Berlin argued the museum isn’t fulfilling its mandate to unite Canadians and argues there is “institutional antizionism” at play.

“The museum has a statutory and moral obligation to tell the full truth, not to sacrifice it at the altar of politics,” he wrote, suggesting the exhibit was “politically motivated.”

In a statement, Miller’s office thanked Berlin for his contributions and said he would be replaced.

“Like all Canadians, we expect the board of trustees to continue its important work in fulfilling the mission of the Canadian Museum for Human Rights and to remain representative of the diversity of Canadian voices, as the vacancy is filled in the coming months,” spokeswoman Alisson Levesque wrote.

Board ‘remains committed’ to exhibit opening

Palestinians displaced in the late 1940s to Jordan, Lebanon and the territories that Israel occupies are defined as refugees by the United Nations, as are their offspring. The Israeli government has repeatedly criticized that designation.

The exhibit has become another flashpoint between Canadian groups who support Israelis and Palestinians, and between federal Liberals and Conservatives.

Jewish groups have said the exhibit lacks context and wasn’t created with sufficient consultation and transparency. Arab and Muslim groups have hailed the exhibit as an attempt to look at hard truths that have shaped the current violence in the Middle East.

The Winnipeg museum has said the exhibit is about an important topic and isn’t meant to tell the entire history of the region. It has pointed out that it has created programming and exhibits about antisemitism over the past two years.

A woman with grey-brown hair is shown looking forward.
Isha Khan, the museum’s CEO, previously said many exhibits are meant to tell one community’s story and raise awareness, rather than a comprehensive story about multi-faceted events. (John Woods/The Canadian Press)

In a statement on Monday, museum CEO Issa Khan said the exhibit is meant to focus on the lived experiences of Palestinian Canadians and the human rights impact of forced displacement across generations.
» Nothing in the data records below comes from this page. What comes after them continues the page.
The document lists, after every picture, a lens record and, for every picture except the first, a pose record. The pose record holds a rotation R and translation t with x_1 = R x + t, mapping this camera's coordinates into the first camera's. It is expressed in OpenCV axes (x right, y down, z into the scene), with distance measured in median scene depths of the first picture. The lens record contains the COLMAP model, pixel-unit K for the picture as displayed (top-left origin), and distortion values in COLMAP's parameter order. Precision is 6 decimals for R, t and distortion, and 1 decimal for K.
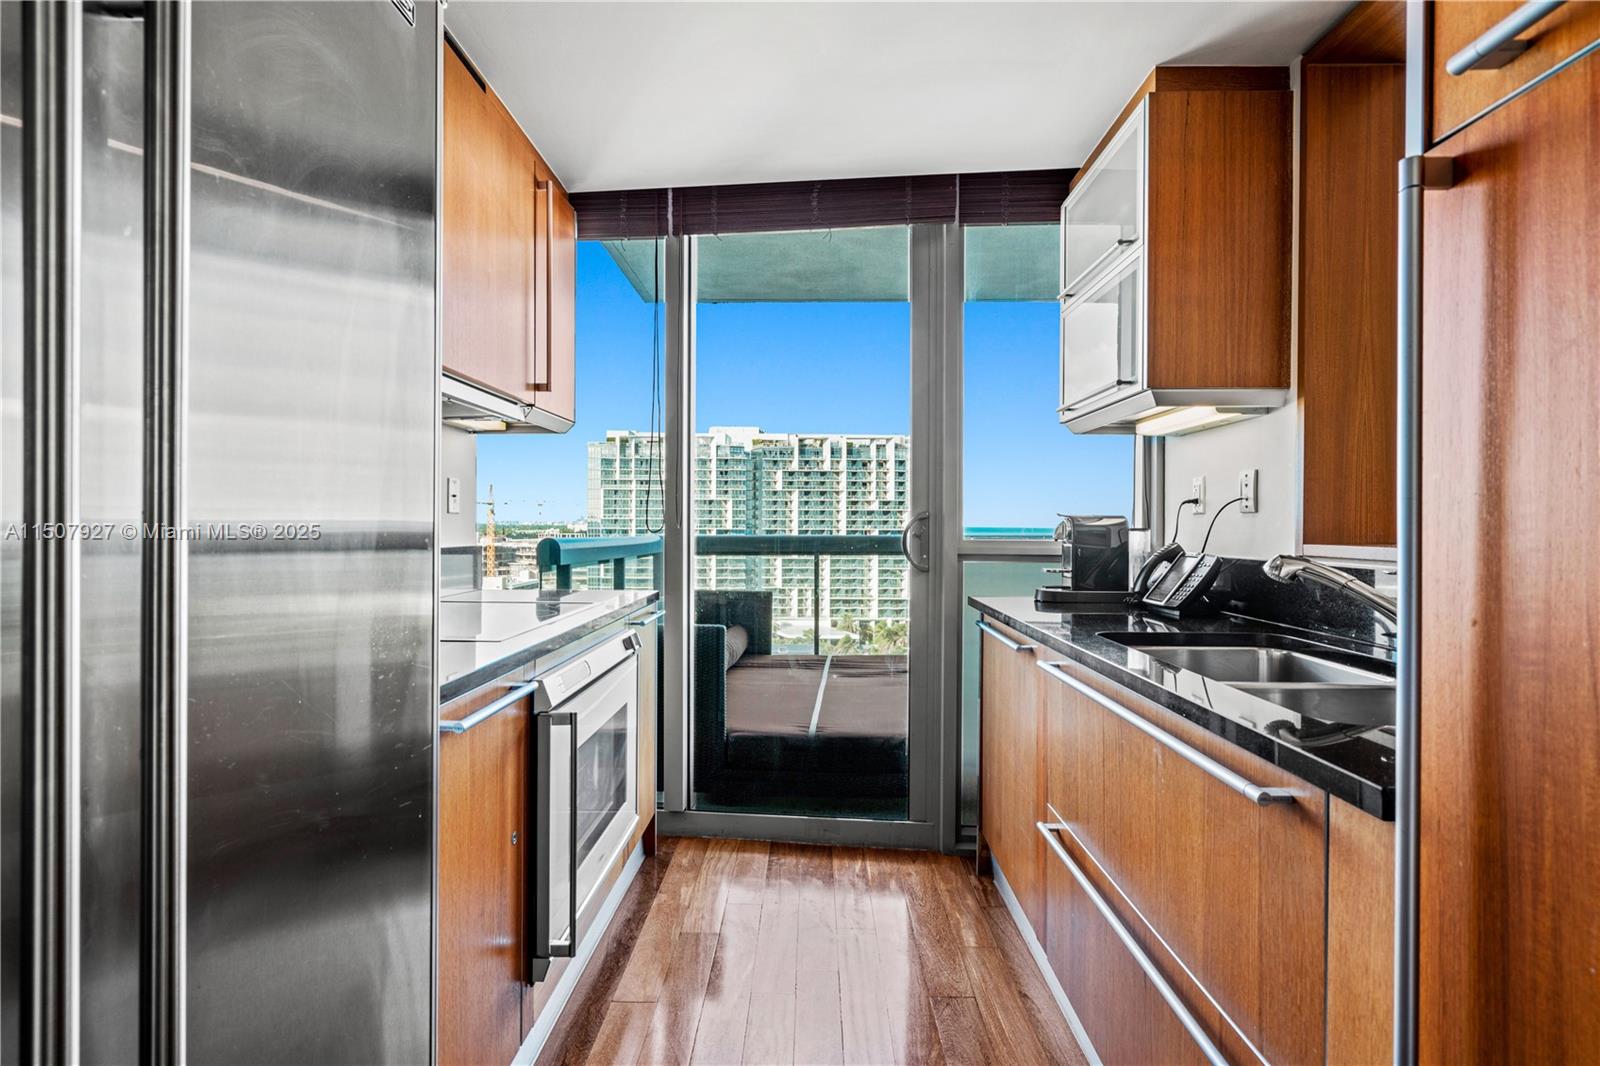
lens RADIAL K [[737.5, 0, 801.4], [0, 737.5, 526.5], [0, 0, 1]] dist [-0.000470, 0.000078]
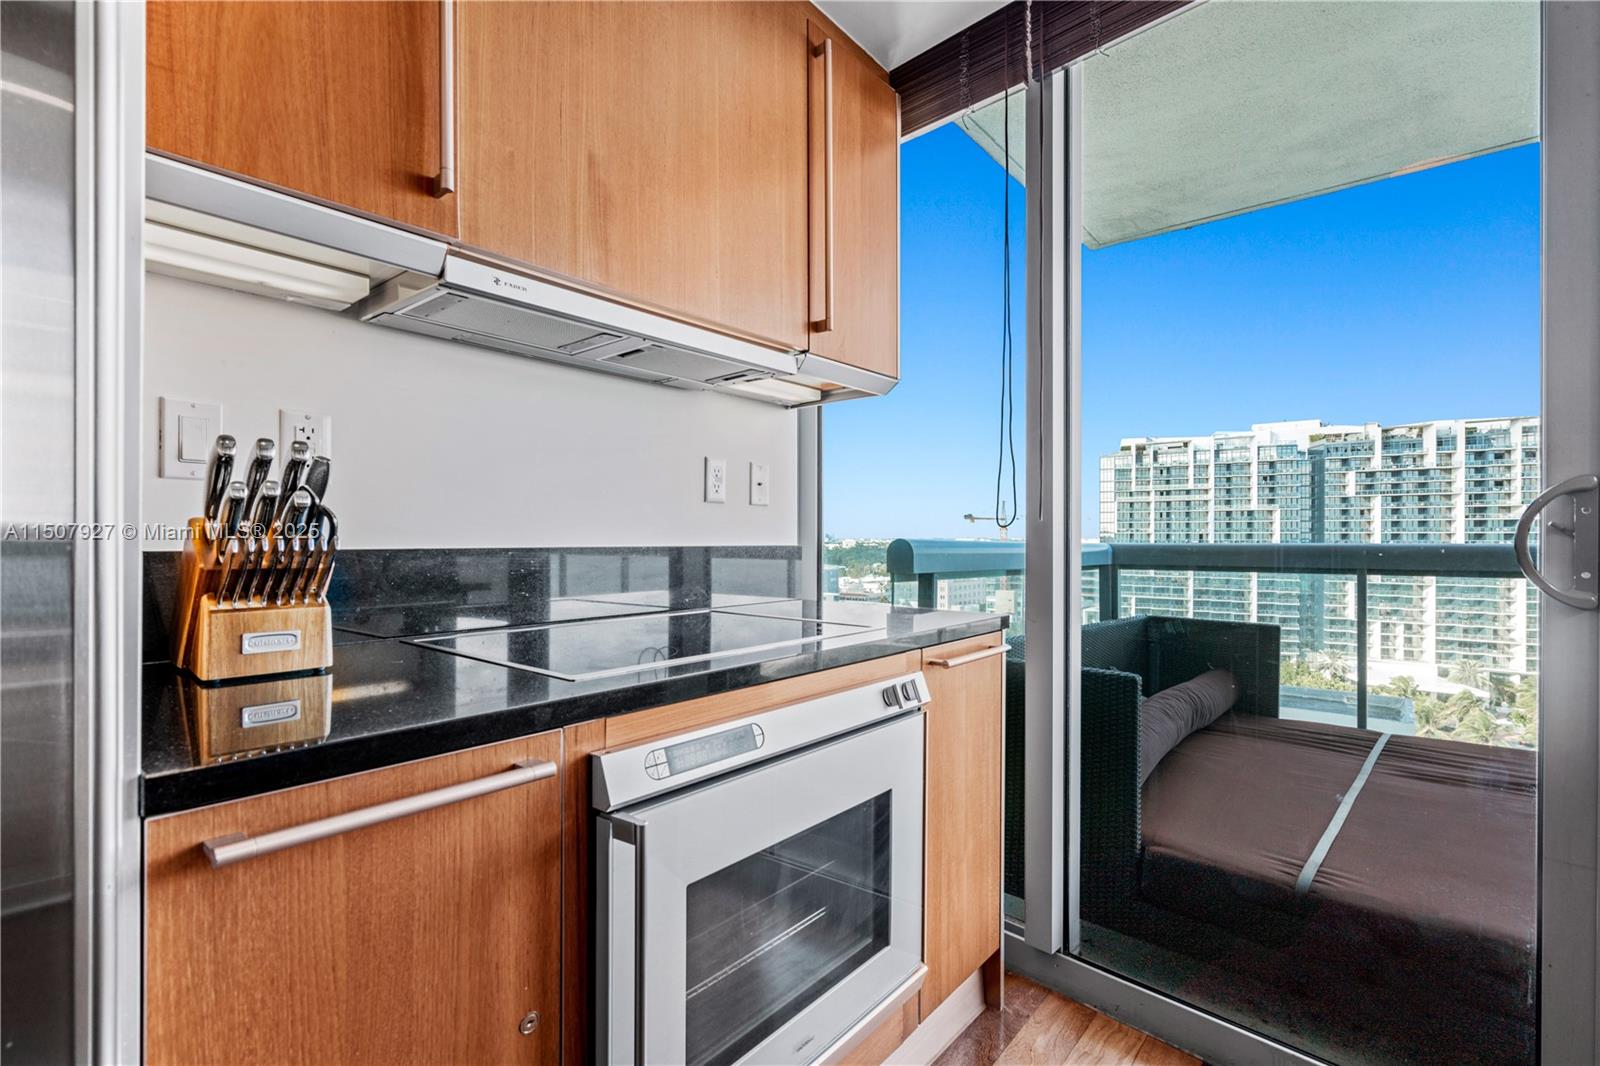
lens RADIAL K [[740.1, 0, 794.5], [0, 740.1, 537.8], [0, 0, 1]] dist [-0.000337, 0.000794]
pose [[0.779959, -0.001334, -0.625829, 0.066809], [-0.001916, 0.999988, -0.004520, 0.018755], [0.625827, 0.004724, 0.779947, 0.316432]]
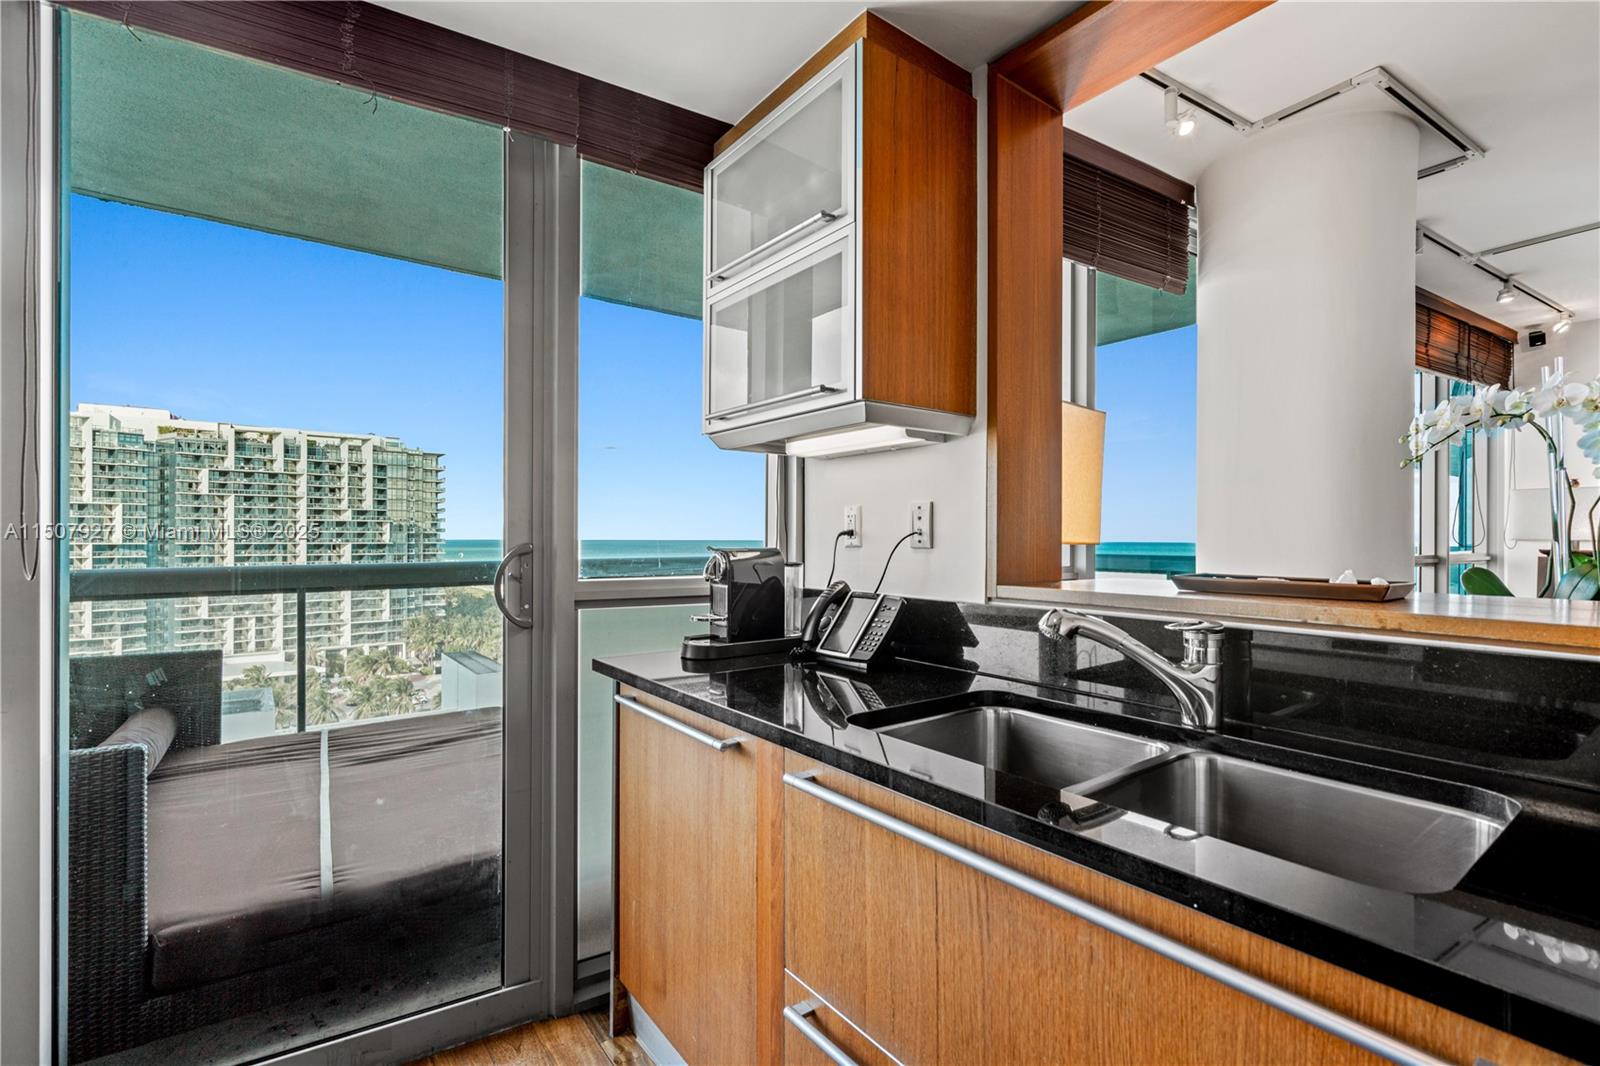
lens RADIAL K [[721.8, 0, 802.9], [0, 721.8, 537.5], [0, 0, 1]] dist [-0.004736, 0.000177]
pose [[0.787002, -0.001290, 0.616949, -0.046267], [0.002523, 0.999996, -0.001127, -0.021685], [-0.616945, 0.002444, 0.787002, 0.262381]]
The exhibit is not a commentary on Zionism or antizionism, and it’s also not a challenge to Israel’s legitimacy as a state, she said.
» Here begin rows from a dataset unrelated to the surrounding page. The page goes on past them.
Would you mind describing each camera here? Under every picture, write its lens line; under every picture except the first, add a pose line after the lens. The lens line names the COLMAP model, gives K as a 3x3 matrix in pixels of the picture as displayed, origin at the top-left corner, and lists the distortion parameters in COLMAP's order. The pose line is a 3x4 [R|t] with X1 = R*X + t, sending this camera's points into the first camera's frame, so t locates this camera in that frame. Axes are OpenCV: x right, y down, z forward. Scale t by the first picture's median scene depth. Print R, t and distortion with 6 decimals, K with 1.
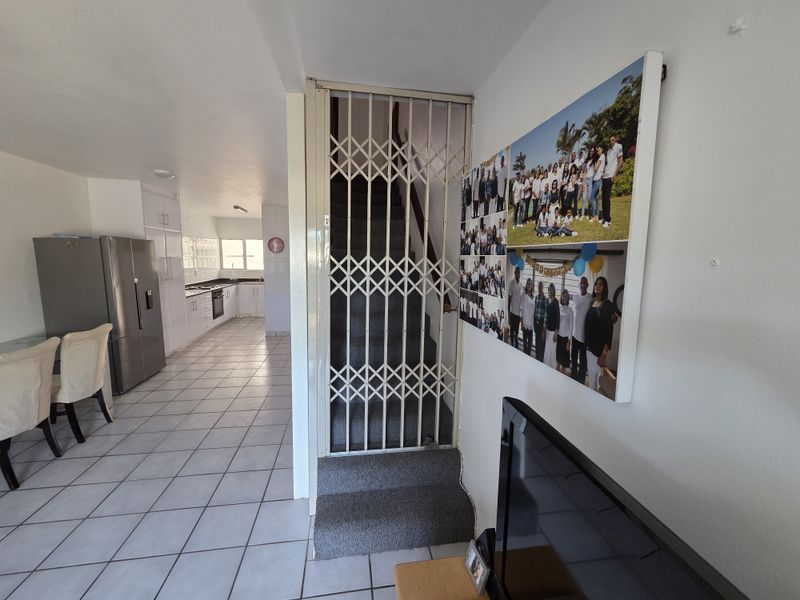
lens RADIAL K [[326.4, 0, 397.2], [0, 326.4, 296.6], [0, 0, 1]] dist [0.000504, -0.000107]
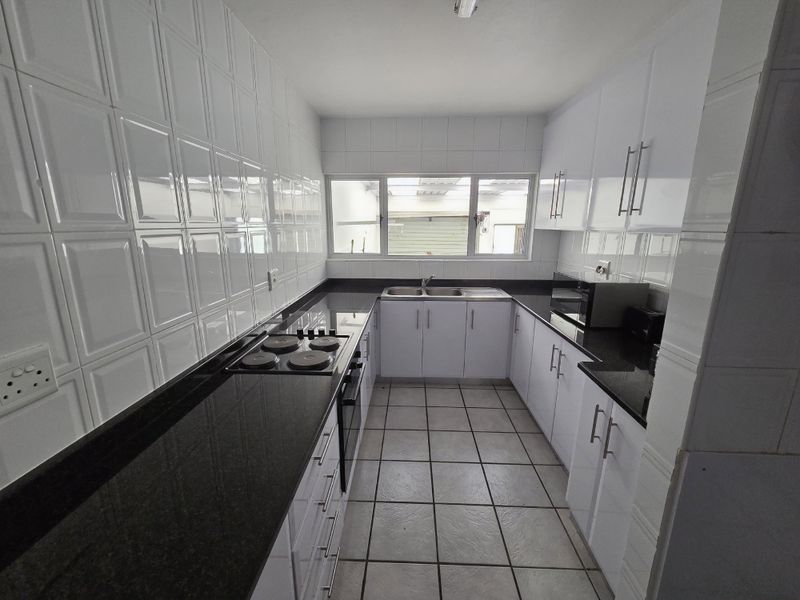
lens RADIAL K [[326.4, 0, 397.2], [0, 326.4, 296.6], [0, 0, 1]] dist [0.000504, -0.000107]
pose [[0.979330, 0.021842, -0.201085, -0.369742], [-0.002017, 0.995157, 0.098274, -0.072846], [0.202258, -0.095837, 0.974632, 0.608414]]
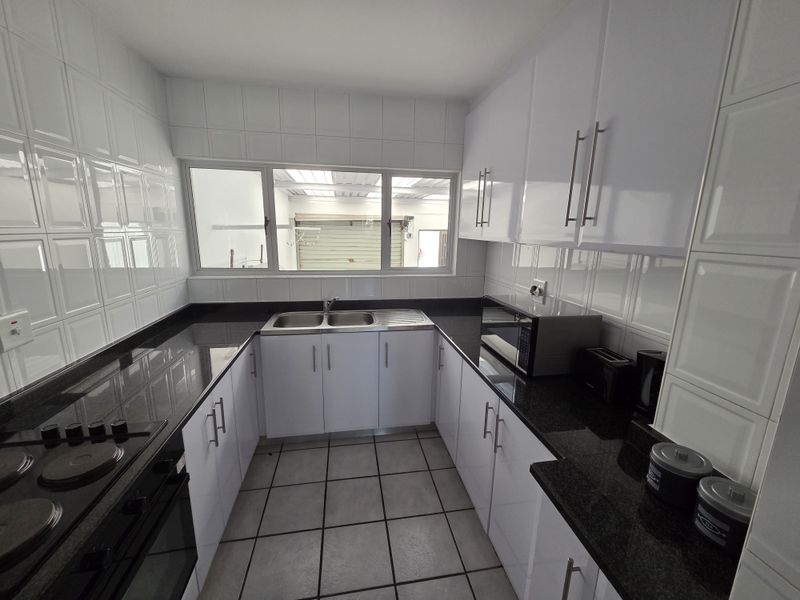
lens RADIAL K [[326.4, 0, 397.2], [0, 326.4, 296.6], [0, 0, 1]] dist [0.000504, -0.000107]
pose [[0.999971, -0.006874, 0.003300, -0.352545], [0.006554, 0.996045, 0.088612, -0.086038], [-0.003896, -0.088588, 0.996061, 0.695980]]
Khan also said Berlin’s letter presents the opinions and perspectives of the Jewish community “as a monolith.” The museum understands Berlin’s concerns, but Khan says it has gotten criticism and support from Jewish Canadians over the exhibit.

She said the museum welcomes feedback but will always exercise curatorial independence.

Board chair Benjie Nycum said in a statement that he was saddened by Berlin’s resignation, but the board “remains committed” to the exhibit’s opening on Saturday.

The Canadian Press was unable to see the exhibit as it was still being installed last week, though the exhibit takes up about 12 metres of an existing gallery and involves video testimony, photographs, art, artifacts and writing.

Rosemary McCarney, one of Canada’s former secondary ambassadors to the United Nations, is among those supporting the Nakba exhibit.

“Congratulations to the museum for adhering to the principles on which it was created,” she wrote on the platform X.

“This exhibit is long overdue and has been a major gap in our magnificent human rights museum’s treatment of the history of mass displacement and genocide in the world.”

Miller recently said it’s not his place to dictate museum policy and it’s not up to the government to make curatorial decisions.

The exhibit has been in the works for four years. Palestinian Canadians have been calling for their stories to be told at the Winnipeg museum since it opened in 2014.